Dataset extract START

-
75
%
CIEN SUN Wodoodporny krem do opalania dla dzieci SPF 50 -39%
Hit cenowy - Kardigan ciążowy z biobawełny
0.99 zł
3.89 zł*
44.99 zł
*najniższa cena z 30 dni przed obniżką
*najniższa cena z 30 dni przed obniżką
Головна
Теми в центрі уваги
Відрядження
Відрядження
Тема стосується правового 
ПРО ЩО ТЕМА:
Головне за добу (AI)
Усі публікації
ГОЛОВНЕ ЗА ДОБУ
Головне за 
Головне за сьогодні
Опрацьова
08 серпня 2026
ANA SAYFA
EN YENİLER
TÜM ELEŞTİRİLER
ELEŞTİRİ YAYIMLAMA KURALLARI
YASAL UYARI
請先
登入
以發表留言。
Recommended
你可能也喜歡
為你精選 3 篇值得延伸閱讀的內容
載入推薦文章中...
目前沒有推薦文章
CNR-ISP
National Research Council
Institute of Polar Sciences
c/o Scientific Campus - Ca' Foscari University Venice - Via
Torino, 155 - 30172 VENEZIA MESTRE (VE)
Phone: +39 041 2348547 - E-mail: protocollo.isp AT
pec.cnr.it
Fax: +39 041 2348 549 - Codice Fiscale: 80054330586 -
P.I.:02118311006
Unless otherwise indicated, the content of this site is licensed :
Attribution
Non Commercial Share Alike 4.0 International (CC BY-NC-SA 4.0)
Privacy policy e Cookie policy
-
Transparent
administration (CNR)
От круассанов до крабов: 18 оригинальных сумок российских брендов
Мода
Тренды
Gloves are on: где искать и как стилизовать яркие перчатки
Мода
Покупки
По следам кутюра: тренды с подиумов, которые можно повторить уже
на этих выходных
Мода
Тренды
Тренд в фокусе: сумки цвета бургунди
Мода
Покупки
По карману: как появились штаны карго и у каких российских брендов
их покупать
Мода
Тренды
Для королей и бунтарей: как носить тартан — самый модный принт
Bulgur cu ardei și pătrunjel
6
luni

Dataset extract END

**Work to be completed**
Can you edit the listing above by changing "Privacy policy" to "Privacy notice" and keeping every other line as it is?

**Answer area**
-
75
%
CIEN SUN Wodoodporny krem do opalania dla dzieci SPF 50 -39%
Hit cenowy - Kardigan ciążowy z biobawełny
0.99 zł
3.89 zł*
44.99 zł
*najniższa cena z 30 dni przed obniżką
*najniższa cena z 30 dni przed obniżką
Головна
Теми в центрі уваги
Відрядження
Відрядження
Тема стосується правового 
ПРО ЩО ТЕМА:
Головне за добу (AI)
Усі публікації
ГОЛОВНЕ ЗА ДОБУ
Головне за 
Головне за сьогодні
Опрацьова
08 серпня 2026
ANA SAYFA
EN YENİLER
TÜM ELEŞTİRİLER
ELEŞTİRİ YAYIMLAMA KURALLARI
YASAL UYARI
請先
登入
以發表留言。
Recommended
你可能也喜歡
為你精選 3 篇值得延伸閱讀的內容
載入推薦文章中...
目前沒有推薦文章
CNR-ISP
National Research Council
Institute of Polar Sciences
c/o Scientific Campus - Ca' Foscari University Venice - Via
Torino, 155 - 30172 VENEZIA MESTRE (VE)
Phone: +39 041 2348547 - E-mail: protocollo.isp AT
pec.cnr.it
Fax: +39 041 2348 549 - Codice Fiscale: 80054330586 -
P.I.:02118311006
Unless otherwise indicated, the content of this site is licensed :
Attribution
Non Commercial Share Alike 4.0 International (CC BY-NC-SA 4.0)
Privacy notice e Cookie policy
-
Transparent
administration (CNR)
От круассанов до крабов: 18 оригинальных сумок российских брендов
Мода
Тренды
Gloves are on: где искать и как стилизовать яркие перчатки
Мода
Покупки
По следам кутюра: тренды с подиумов, которые можно повторить уже
на этих выходных
Мода
Тренды
Тренд в фокусе: сумки цвета бургунди
Мода
Покупки
По карману: как появились штаны карго и у каких российских брендов
их покупать
Мода
Тренды
Для королей и бунтарей: как носить тартан — самый модный принт
Bulgur cu ardei și pătrunjel
6
luni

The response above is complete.